Ignoring him, I walked out into the hallway. Both of my roommate's doors were closed, but my nose wrinkled at the faint smell of smoke, beer and fart.

The three of us lived in a converted Victorian house just on the outskirts of Hackney. I was still getting used to their accents, Liverpudlian and Mancunian, but I wasn't getting used to living with such messy people. When I arrived downstairs, what seemed to be classed as a "bomb site" by Edgar in the living room was exactly that. Potato chips were crushed into the cheap, grey carpet; empty beer cans were full of old cig butts, though the ashtrays were suspiciously clean. Magazine pages were balled up and ended up in various places around the room, including one ball ending up wedged in the TV aerial. The sofa cushions, along with the washing line pole, several clothes pegs and what seemed to be a bed sheet, became a fort in the middle of the room. I was not surprised. They were completely pissed the night before. The smell had put me off food, and all I wanted now was a cup of coffee.

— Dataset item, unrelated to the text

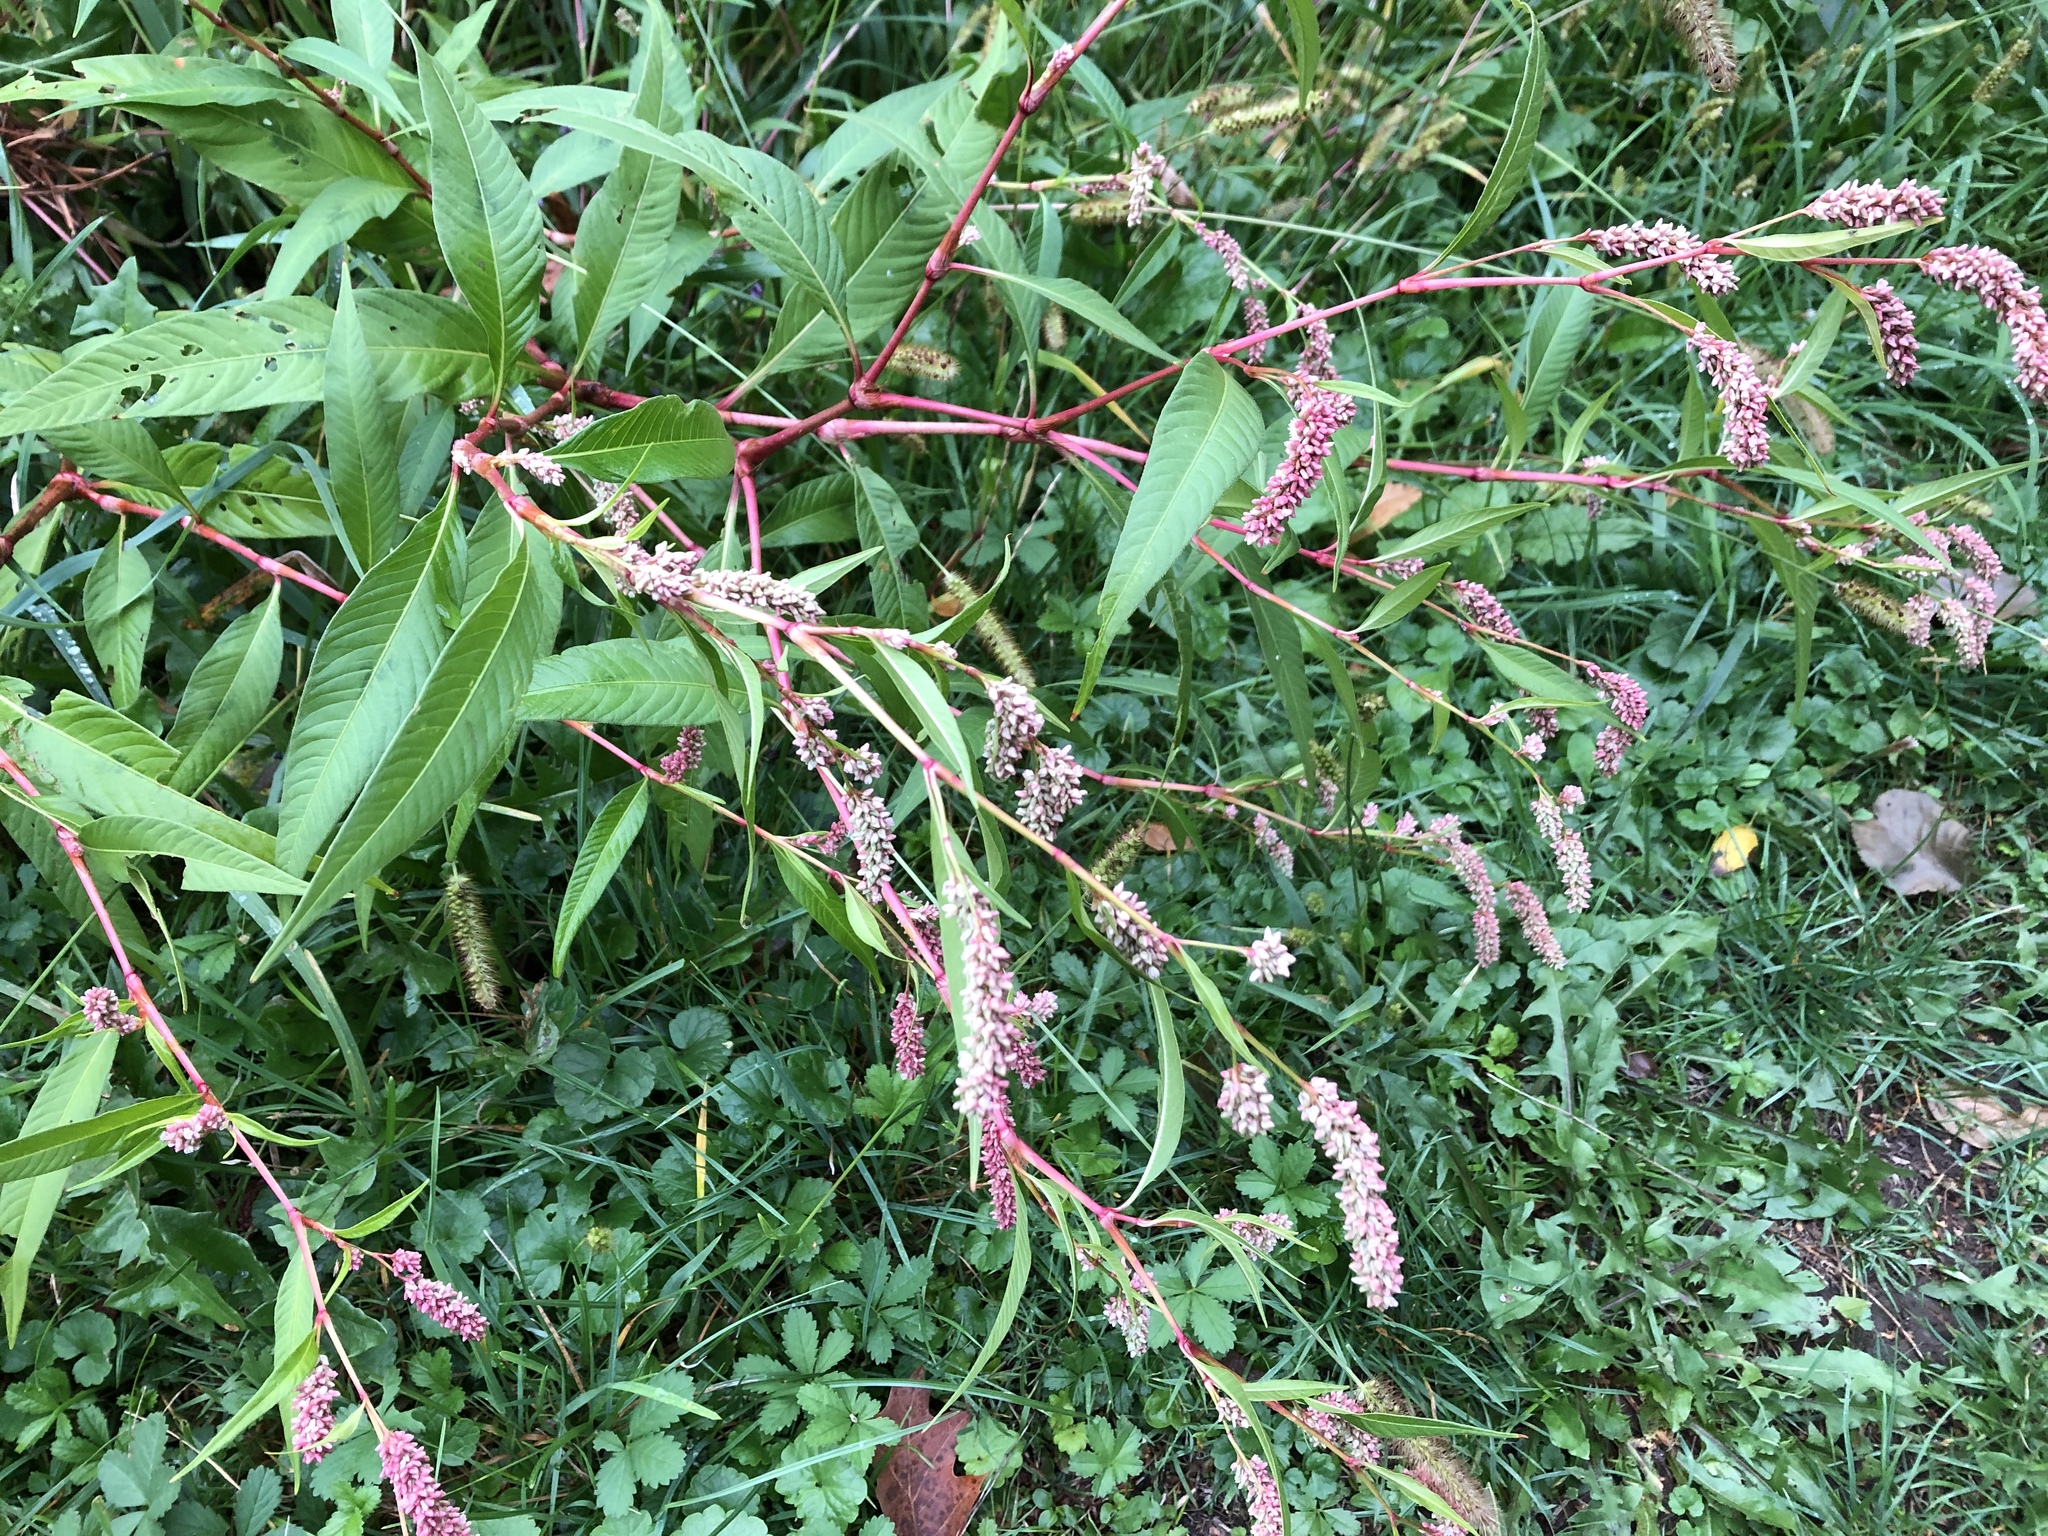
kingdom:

The kitchen didn't fare much better. The tower of plates resembled something like the teetering Tower of Pisa. McDonald's bags and French-fry cartons were smashed on the floor, clearly their choice of food last night. And the entire content of a new bottle of washing-up liquid was emptied and squirted on the floor with slip marks showing the boys trying to walk across the lino. "What the hell..." During the night, however, someone had decided to drink the last four pints of milk, and I was stupid enough not to buy any powered milk as a backup.

Although my housemates were messy, young, a tad ignorant and quite probably hung-over at least six days of the week, they were alright, and they didn't interrupt my work.

"I'm going out for milk!" I called up the stairs. "Please try and clean this shit up before I get back!" There came no reply from anyone; they were probably both comatose.

Edgar appeared just by the front door. "My dear boy, they didn't go to bed until four in the morning. They won't be able to hear you until this afternoon when they drag their arses out of bed or-" he paused in thought, "fall out of bed."

"What's with the fort?" I thumbed the living room.

He shrugged. "How should I know about modern drunken louts? Besides, you know what today is, don't you?"